In stark contrast to the viewpoint promulgated in the West, yogic positions and exercises, in the East, have been considered not as an alternative work-out to maintain fitness, but rather as a preparation for the important step of meditation. The primary aim of practicing these asanas, or postures, or yogic positions, is to attain the most comfortable position that aids the individual to attain a sense of mental equilibrium.

Yogasanas in the preparation for yogic meditation include positions in the sitting as well as standing position, as also those in the supine [face upwards, in lying down position] and prone [face down] positions as is commonly taught to enhance the object of exercise and expand the mind.

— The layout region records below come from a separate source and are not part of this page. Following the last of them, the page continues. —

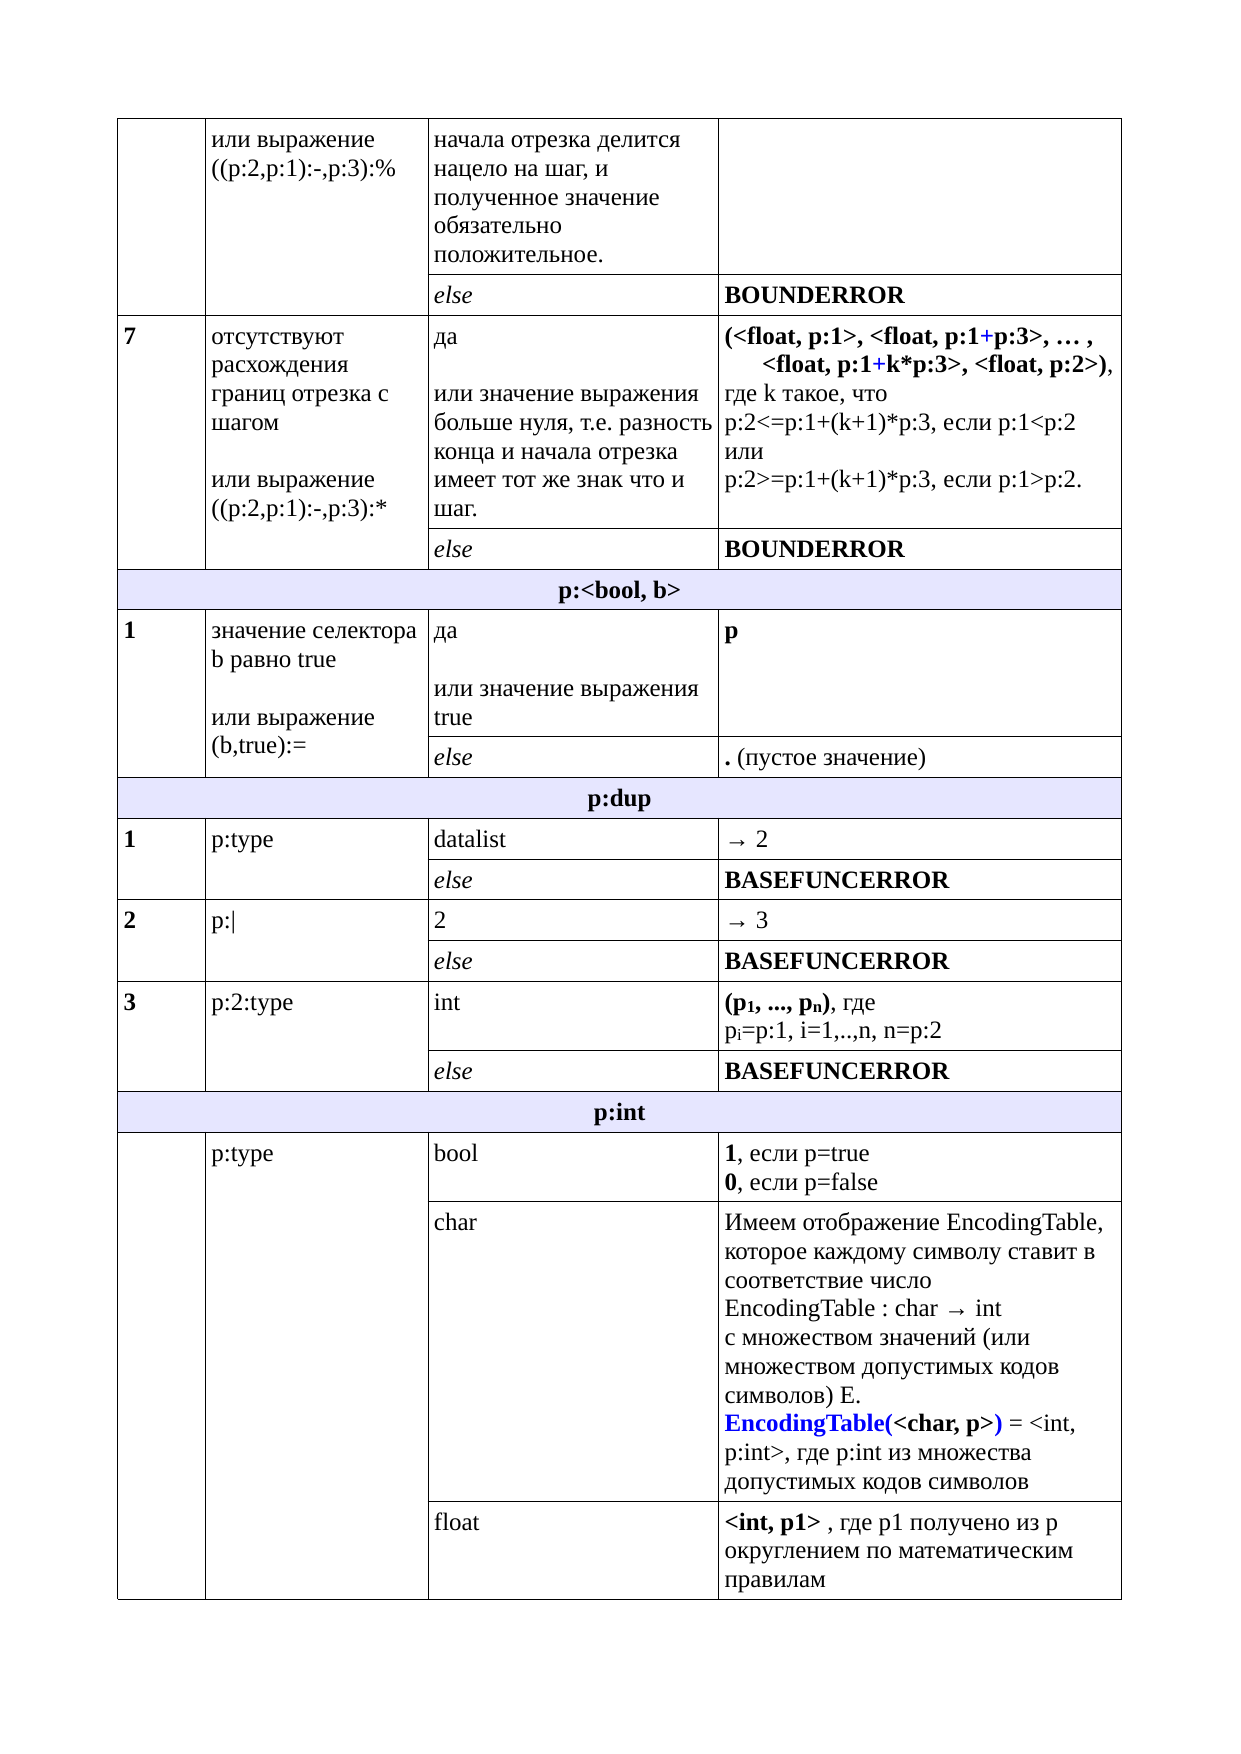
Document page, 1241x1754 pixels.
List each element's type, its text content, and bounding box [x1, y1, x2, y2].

table_cell → 3 [719, 900, 1121, 940]
table_cell float [429, 1502, 718, 1599]
table_cell или выражение ((p:2,p:1):-,p:3):% [206, 119, 428, 314]
table_cell p:type [206, 819, 428, 899]
table_cell else [429, 860, 718, 899]
table_cell BOUNDERROR [719, 529, 1121, 568]
table_cell p:dup [118, 778, 1121, 818]
table_cell char [429, 1202, 718, 1501]
table_cell 1 [118, 819, 205, 899]
table_cell да или значение выражения больше нуля, т.е. разность конца и начала отрезка имеет тот же знак что и шаг. [429, 316, 718, 528]
table_cell 3 [118, 982, 205, 1091]
table_cell . (пустое значение) [719, 737, 1121, 777]
table_cell значение селектора b равно true или выражение (b,true):= [206, 610, 428, 777]
table_cell BOUNDERROR [719, 275, 1121, 314]
table_cell 1, если p=true 0, если p=false [719, 1133, 1121, 1201]
table_cell else [429, 275, 718, 314]
table_cell [118, 119, 205, 314]
table_cell p:2:type [206, 982, 428, 1091]
table_cell (<float, p:1>, <float, p:1+p:3>, … , <float, p:1+k*p:3>, <float, p:2>), где k такое, что p:2<=p:1+(k+1)*p:3, если p:1<p:2 или p:2>=p:1+(k+1)*p:3, если p:1>p:2. [719, 316, 1121, 528]
table_cell BASEFUNCERROR [719, 860, 1121, 899]
table_cell p:int [118, 1092, 1121, 1132]
table_cell отсутствуют расхождения границ отрезка с шагом или выражение ((p:2,p:1):-,p:3):* [206, 316, 428, 568]
table_cell <int, p1> , где p1 получено из p округлением по математическим правилам [719, 1502, 1121, 1599]
table_cell else [429, 737, 718, 777]
table_cell → 2 [719, 819, 1121, 858]
table_cell [719, 119, 1121, 274]
table_cell 2 [118, 900, 205, 981]
table_cell else [429, 941, 718, 981]
table_cell да или значение выражения true [429, 610, 718, 736]
table_cell 2 [429, 900, 718, 940]
table_cell else [429, 529, 718, 568]
table_cell p:type [206, 1133, 428, 1599]
table_cell 7 [118, 316, 205, 568]
table_cell начала отрезка делится нацело на шаг, и полученное значение обязательно положительное. [429, 119, 718, 274]
table_cell p:| [206, 900, 428, 981]
table_cell (p1, ..., pn), где pi=p:1, i=1,..,n, n=p:2 [719, 982, 1121, 1050]
table_cell Имеем отображение EncodingTable, которое каждому символу ставит в соответствие число EncodingTable : char → int с множеством значений (или множеством допустимых кодов символов) E. EncodingTable(<char, p>) = <int, p:int>, где p:int из множества допустимых кодов символов [719, 1202, 1121, 1501]
table_cell p [719, 610, 1121, 736]
table_cell datalist [429, 819, 718, 858]
table_cell BASEFUNCERROR [719, 1051, 1121, 1091]
table_cell 1 [118, 610, 205, 777]
table_cell p:<bool, b> [118, 570, 1121, 609]
table_cell BASEFUNCERROR [719, 941, 1121, 981]
table_cell [118, 1133, 205, 1599]
table_cell int [429, 982, 718, 1050]
table_cell bool [429, 1133, 718, 1201]
table_cell else [429, 1051, 718, 1091]
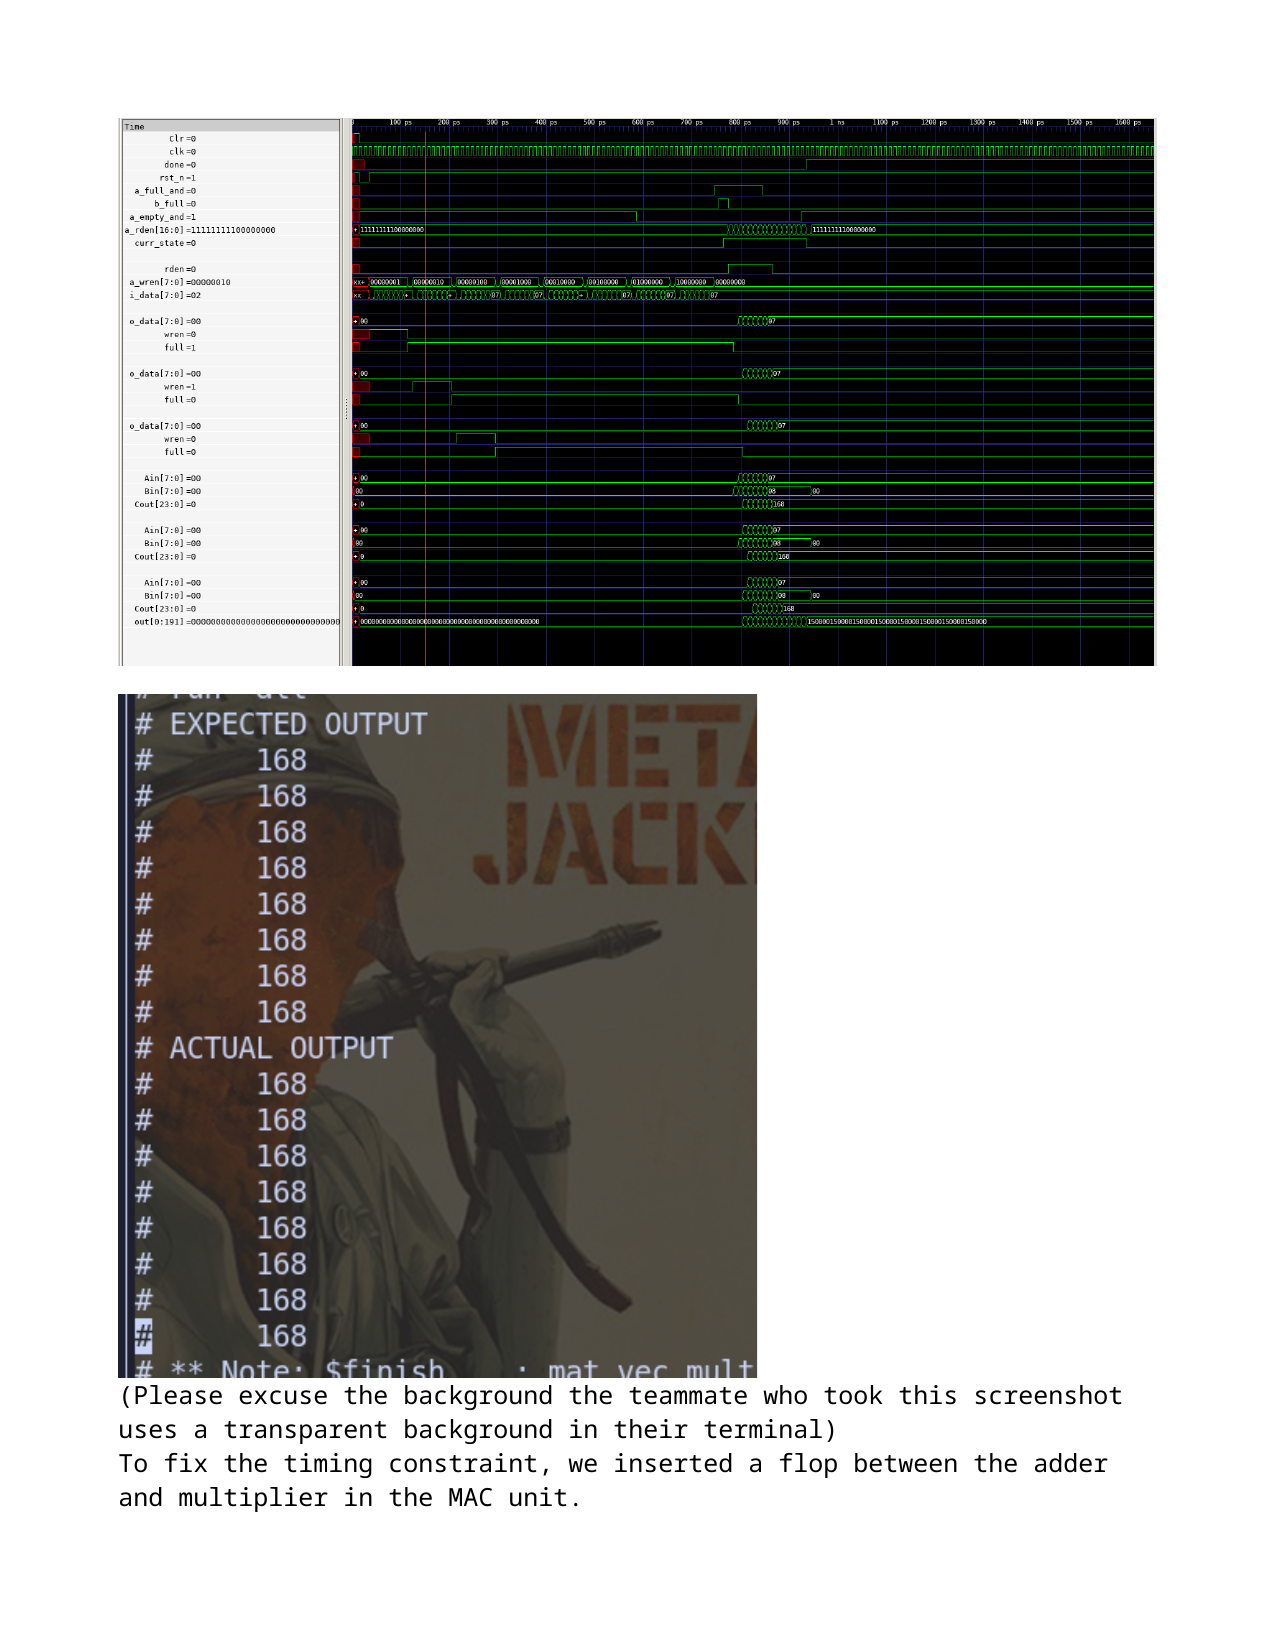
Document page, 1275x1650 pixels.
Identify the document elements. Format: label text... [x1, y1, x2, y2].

text To fix the timing constraint, we inserted a flop between the adder and multiplier in the MAC unit. [118, 1445, 1157, 1513]
text (Please excuse the background the teammate who took this screenshot uses a transparent background in their terminal) [118, 1377, 1157, 1445]
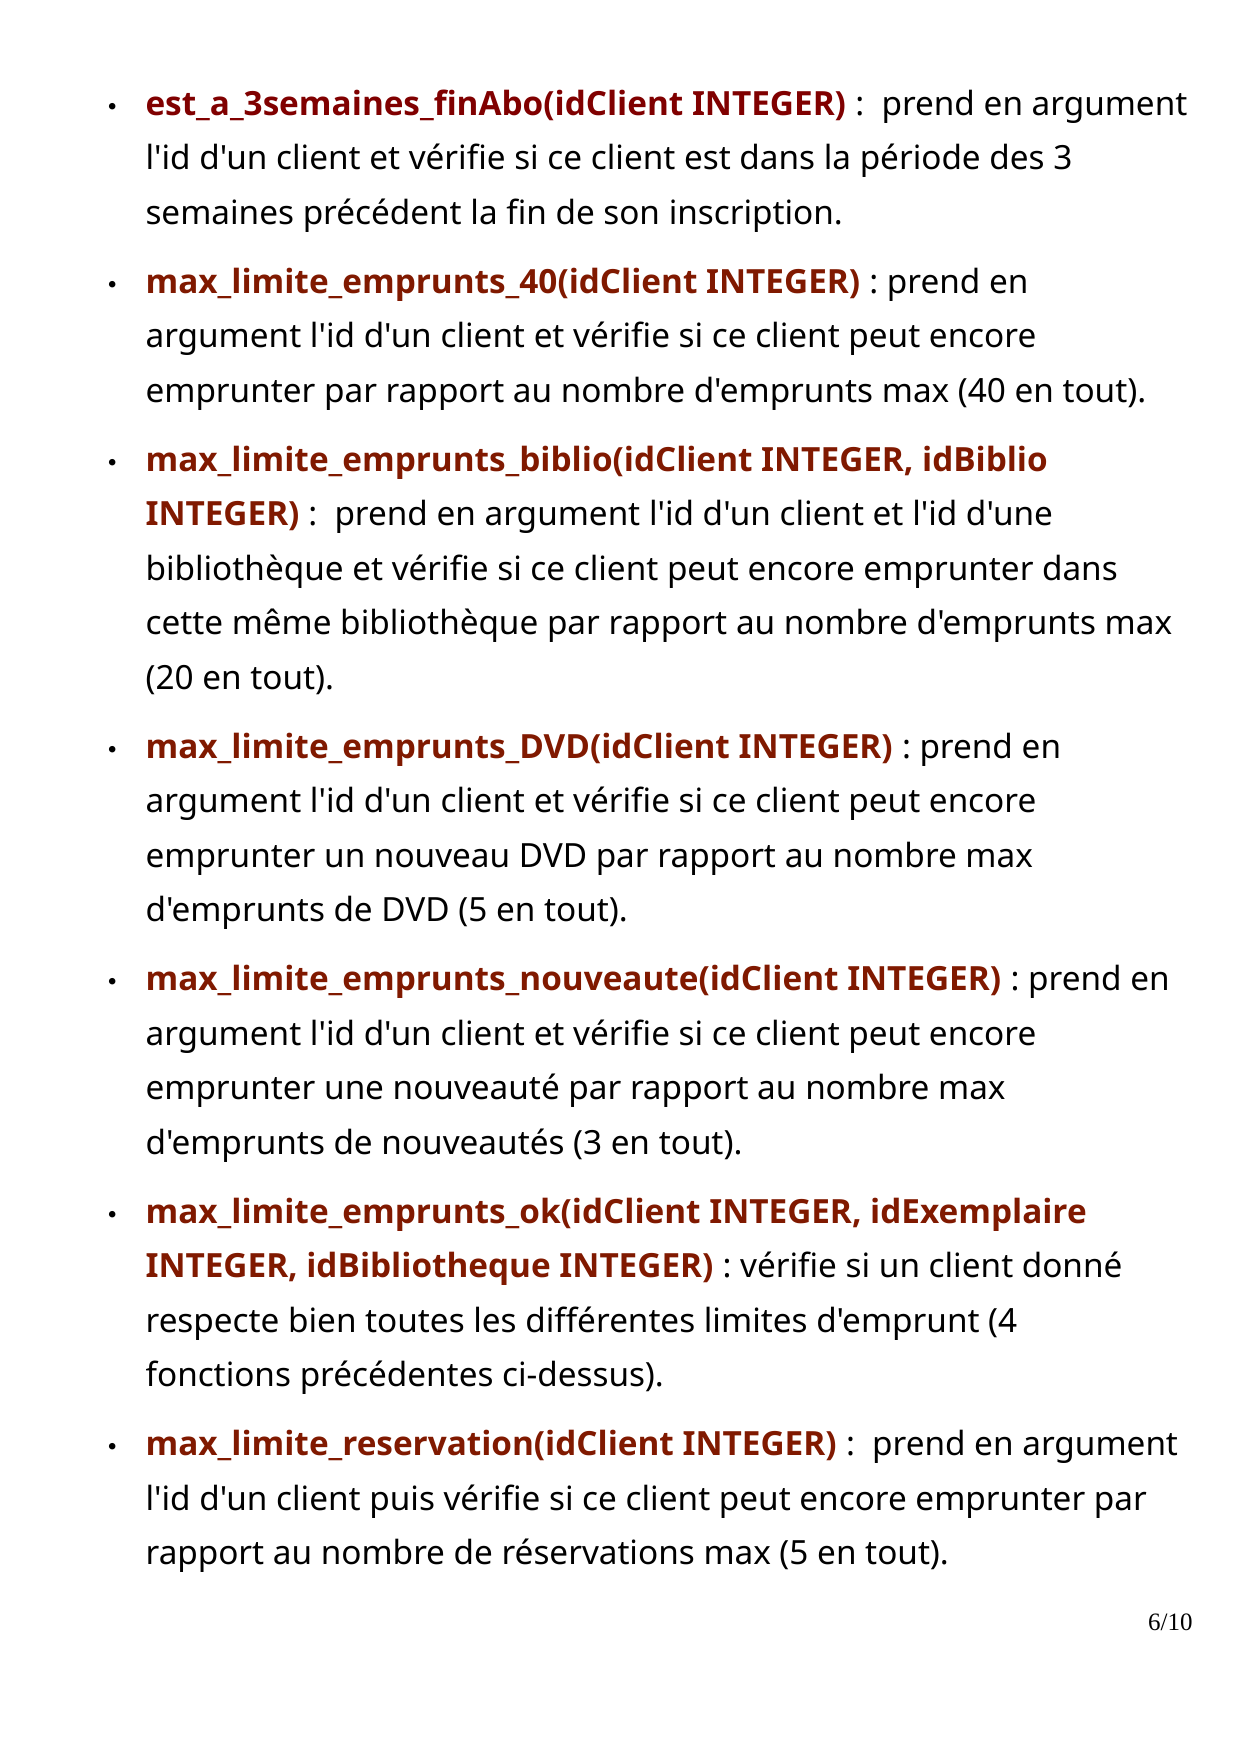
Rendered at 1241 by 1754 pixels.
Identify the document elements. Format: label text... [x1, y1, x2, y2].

list est_a_3semaines_finAbo(idClient INTEGER) : prend en argument l'id d'un client et vérifie si ce client est dans la période des 3 semaines précédent la fin de son inscription. [108, 80, 1192, 234]
list max_limite_emprunts_nouveaute(idClient INTEGER) : prend en argument l'id d'un client et vérifie si ce client peut encore emprunter une nouveauté par rapport au nombre max d'emprunts de nouveautés (3 en tout). [108, 955, 1192, 1164]
list max_limite_emprunts_DVD(idClient INTEGER) : prend en argument l'id d'un client et vérifie si ce client peut encore emprunter un nouveau DVD par rapport au nombre max d'emprunts de DVD (5 en tout). [108, 723, 1192, 932]
list max_limite_reservation(idClient INTEGER) : prend en argument l'id d'un client puis vérifie si ce client peut encore emprunter par rapport au nombre de réservations max (5 en tout). [108, 1420, 1192, 1574]
list max_limite_emprunts_biblio(idClient INTEGER, idBiblio INTEGER) : prend en argument l'id d'un client et l'id d'une bibliothèque et vérifie si ce client peut encore emprunter dans cette même bibliothèque par rapport au nombre d'emprunts max (20 en tout). [108, 436, 1192, 699]
list max_limite_emprunts_ok(idClient INTEGER, idExemplaire INTEGER, idBibliotheque INTEGER) : vérifie si un client donné respecte bien toutes les différentes limites d'emprunt (4 fonctions précédentes ci-dessus). [108, 1188, 1192, 1397]
list max_limite_emprunts_40(idClient INTEGER) : prend en argument l'id d'un client et vérifie si ce client peut encore emprunter par rapport au nombre d'emprunts max (40 en tout). [108, 258, 1192, 412]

This is the step most people begin yoga with and attempt to attain the goal of pranayama. But, they often give up and wonder why it is that they fail to see benefits accrue from their recent endeavours. It is this narrow thinking and restricted knowledge that often brings this predicament upon the individual.

Pranayama [Breathing]

Breathing is an indispensable activity of life that begins at birth and continues until one’s death. Therefore, breathing represents the vital life force of the body. As the student of yoga follows the principles laid down by yama and the niyama and practices yogasanas, s/he makes a natural progression towards pranayama.

Pranayama basically refers to the control of breath. In the course of attaining salvation or samadhi, pranayama is considered a vital step. The idea behind consciously controlling the breath is attuned to the purpose of attaining mental equilibrium and greater awareness by mastering the process of inhalation and exhalation

Like many yogasanas, pranayama is witness to the dwindling of “pushy” followers, because it represents the vital force of life – if practiced incorrectly it can have an equally adverse effect on the body. Pranayama involves aspects such as quiet breathing [smooth breathing without effort], deep breathing [deliberate, protracted slow breathing], fast breathing [deliberately enhanced speed of breath], alternative nostril breathing, right nostril breathing, and so on.

Pratyahara [Sense withdrawal]

Pratyahara encourages the individual to look inwards. It also calls for introspection to weed out any undesirable tendencies. It is basically a shift of paradigm from the outer world to inner sanctity.

Dharana [Concentration on object]

Dharana, dhyana and samadhi blend into one as one proceeds towards the highest states of concentration. Dharana basically refers to the engagement of mind, focused on one subject. This would involve concentrating on something such as the syllable Om, while meditating. Further, once the stage of dharana is attained with a certain degree of achievement, the stage of dhyana follows almost automatically, with little or no effort, depending on the progress achieved at this stage.

Dhyana [Meditation]

This is the stage where meditation and concentration merge into one and the result is a tranquil mind that knows no distractions, or deviations. The endurance involved in attaining this stage is tremendous, but the pursuit is well worth the effort.

Samadhi [Salvation]

This is the state of bliss attained when the mind simply calms to a condition of complete harmony and is aware of the Universe. There is also an inherent awareness of oneness with all beings, a transcending of the self and the integration with the higher power. When looked at as a whole, and made up of a series of logical steps, the layman’s concept of yoga now undergoes a radical change. Suddenly, the rather narrow, erroneous notion of yoga as merely a base form of exercise appears considerably deficient. Instead, there are wells deep inside, the spirit to yearn for and seek out of the wholesome, unadulterated pure joy, or the essence of peace that result through the truly integrating wealth of the Cosmos.

This is yoga in action and effect. It is also wisdom in our ever-changing world.